Did you think about how mathematicians prove theorems? In most cases, they are already sure (or have a reasonable suspicion) that the theorem is correct. They infer that suspicion from a bunch of facts they know. The difficulty then, is to come up with a formal proof, not with the idea of the theorem itself.
Power of our intellect can be represented as speed and accuracy with which we can search in our knowledge base. On the other hand, experience is the knowledge base itself: it represents how many hashes we store in memory and how many action items are connected to them.
Human versus computer
It is interesting to compare human and computer intelligence. Let’s take chess as an example of clashing these two completely different types of thinking.
The basic algorithm behind a chess program is to look at several (10 or even 15) moves ahead and crunch all possible positions trying to find the best move. Of course, we can’t do such thing. Moreover, if you try to mimic a chess program and find all the moves in advance, you will inevitably fail.

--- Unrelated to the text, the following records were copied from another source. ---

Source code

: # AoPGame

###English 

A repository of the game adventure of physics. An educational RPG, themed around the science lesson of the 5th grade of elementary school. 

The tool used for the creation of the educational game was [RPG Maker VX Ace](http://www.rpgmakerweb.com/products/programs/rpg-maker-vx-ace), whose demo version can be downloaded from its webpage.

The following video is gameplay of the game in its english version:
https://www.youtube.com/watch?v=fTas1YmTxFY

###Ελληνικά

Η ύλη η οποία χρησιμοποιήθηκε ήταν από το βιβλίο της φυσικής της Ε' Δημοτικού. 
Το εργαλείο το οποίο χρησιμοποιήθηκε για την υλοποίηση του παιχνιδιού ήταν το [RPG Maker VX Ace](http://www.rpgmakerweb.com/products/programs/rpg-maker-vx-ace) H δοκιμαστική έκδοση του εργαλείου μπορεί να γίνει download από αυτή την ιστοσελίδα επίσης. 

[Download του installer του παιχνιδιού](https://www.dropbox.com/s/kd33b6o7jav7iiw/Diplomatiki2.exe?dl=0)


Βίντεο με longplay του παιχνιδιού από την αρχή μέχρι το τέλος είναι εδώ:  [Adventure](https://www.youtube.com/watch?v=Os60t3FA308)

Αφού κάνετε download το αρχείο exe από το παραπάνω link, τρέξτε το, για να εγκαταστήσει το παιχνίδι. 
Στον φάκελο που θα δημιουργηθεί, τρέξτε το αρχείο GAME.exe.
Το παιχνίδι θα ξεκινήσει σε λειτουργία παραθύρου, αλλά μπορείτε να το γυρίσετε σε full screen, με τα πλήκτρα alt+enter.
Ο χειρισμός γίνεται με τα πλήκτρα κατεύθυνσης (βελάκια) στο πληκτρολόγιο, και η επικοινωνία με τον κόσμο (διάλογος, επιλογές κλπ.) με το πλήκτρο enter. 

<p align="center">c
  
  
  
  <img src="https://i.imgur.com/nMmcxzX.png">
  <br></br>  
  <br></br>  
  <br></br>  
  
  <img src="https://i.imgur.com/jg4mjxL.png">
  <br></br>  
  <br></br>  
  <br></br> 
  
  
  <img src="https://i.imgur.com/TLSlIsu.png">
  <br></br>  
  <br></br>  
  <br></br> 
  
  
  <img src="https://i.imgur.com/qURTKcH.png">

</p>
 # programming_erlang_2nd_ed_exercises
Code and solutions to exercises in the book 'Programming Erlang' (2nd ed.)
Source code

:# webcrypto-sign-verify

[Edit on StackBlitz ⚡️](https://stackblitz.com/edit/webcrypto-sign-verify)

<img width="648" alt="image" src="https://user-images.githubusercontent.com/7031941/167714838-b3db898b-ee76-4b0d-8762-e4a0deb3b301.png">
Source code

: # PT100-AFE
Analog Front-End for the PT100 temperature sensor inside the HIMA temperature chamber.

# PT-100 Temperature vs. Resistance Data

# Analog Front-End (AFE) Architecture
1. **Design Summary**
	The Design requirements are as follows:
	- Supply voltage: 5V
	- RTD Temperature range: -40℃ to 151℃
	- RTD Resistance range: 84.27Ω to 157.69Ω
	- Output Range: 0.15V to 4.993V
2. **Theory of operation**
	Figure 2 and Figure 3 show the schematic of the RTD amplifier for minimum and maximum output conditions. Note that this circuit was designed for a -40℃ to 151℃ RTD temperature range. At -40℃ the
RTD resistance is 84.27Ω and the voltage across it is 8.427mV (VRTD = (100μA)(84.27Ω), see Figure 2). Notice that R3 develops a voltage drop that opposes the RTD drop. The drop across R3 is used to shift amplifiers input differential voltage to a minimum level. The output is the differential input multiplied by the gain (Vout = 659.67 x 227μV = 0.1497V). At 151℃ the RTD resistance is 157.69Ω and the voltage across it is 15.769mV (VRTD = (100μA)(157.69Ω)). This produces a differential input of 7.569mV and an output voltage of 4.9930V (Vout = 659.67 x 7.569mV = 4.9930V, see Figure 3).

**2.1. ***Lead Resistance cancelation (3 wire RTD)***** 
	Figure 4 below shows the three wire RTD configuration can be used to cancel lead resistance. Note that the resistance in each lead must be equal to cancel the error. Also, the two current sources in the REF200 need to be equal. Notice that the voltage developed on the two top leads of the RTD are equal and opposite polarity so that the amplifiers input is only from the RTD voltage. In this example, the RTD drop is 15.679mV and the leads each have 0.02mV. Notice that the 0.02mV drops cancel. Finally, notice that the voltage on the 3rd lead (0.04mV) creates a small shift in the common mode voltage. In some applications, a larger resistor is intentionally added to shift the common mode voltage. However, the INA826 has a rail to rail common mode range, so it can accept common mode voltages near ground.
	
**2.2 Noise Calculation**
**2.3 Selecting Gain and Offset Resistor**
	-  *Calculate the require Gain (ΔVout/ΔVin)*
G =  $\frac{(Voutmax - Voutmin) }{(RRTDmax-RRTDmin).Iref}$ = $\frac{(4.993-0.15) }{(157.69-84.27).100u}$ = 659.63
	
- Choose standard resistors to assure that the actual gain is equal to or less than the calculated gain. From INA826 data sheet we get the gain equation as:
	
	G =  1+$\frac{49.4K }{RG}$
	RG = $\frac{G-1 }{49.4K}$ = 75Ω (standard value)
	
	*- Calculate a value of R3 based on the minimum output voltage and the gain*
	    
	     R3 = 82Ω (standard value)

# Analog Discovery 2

We are not computers, we think in a completely different way. Do you know how Kasparov managed to beat Deep Blue (then the best chess program) back in 90’s? He didn’t try to think ten moves ahead, that is simply impossible. What he did is he recognized concrete patterns on the board and acted accordingly the action items from his huge knowledge base.
I see only one move ahead, but it is always the correct one. – Jose R. Capablanca.
Another telling example is Go game. It is one of the few board games in which top computer programs can’t get even close to top human players. The point here is that the tree of possible moves in this game is much wider than in chess. That means that the classic exhaustive search algorithms used in chess programs surrender to human’s memorization and pattern matching method.
One possible way to take situation over would probably be to mimic the human’s process of learning: build a neural network and train it with as large knowledge base as possible, but I’m not familiar with such initiatives.
What resume can we conclude from this? The key to becoming a master in something is to absorb as many separate facts (hashes) and implications of those facts (action items) as possible. There’s no universal algorithm for that, only hard work of learning by examples.
Great chess masters become great not because they think ahead more moves than others, but because they store a huge knowledge base in their memory. Similarly, great software developers become great when they get to know almost all of the problems they might encounter while developing software. Software design principles help generalize that knowledge base but can never substitute it.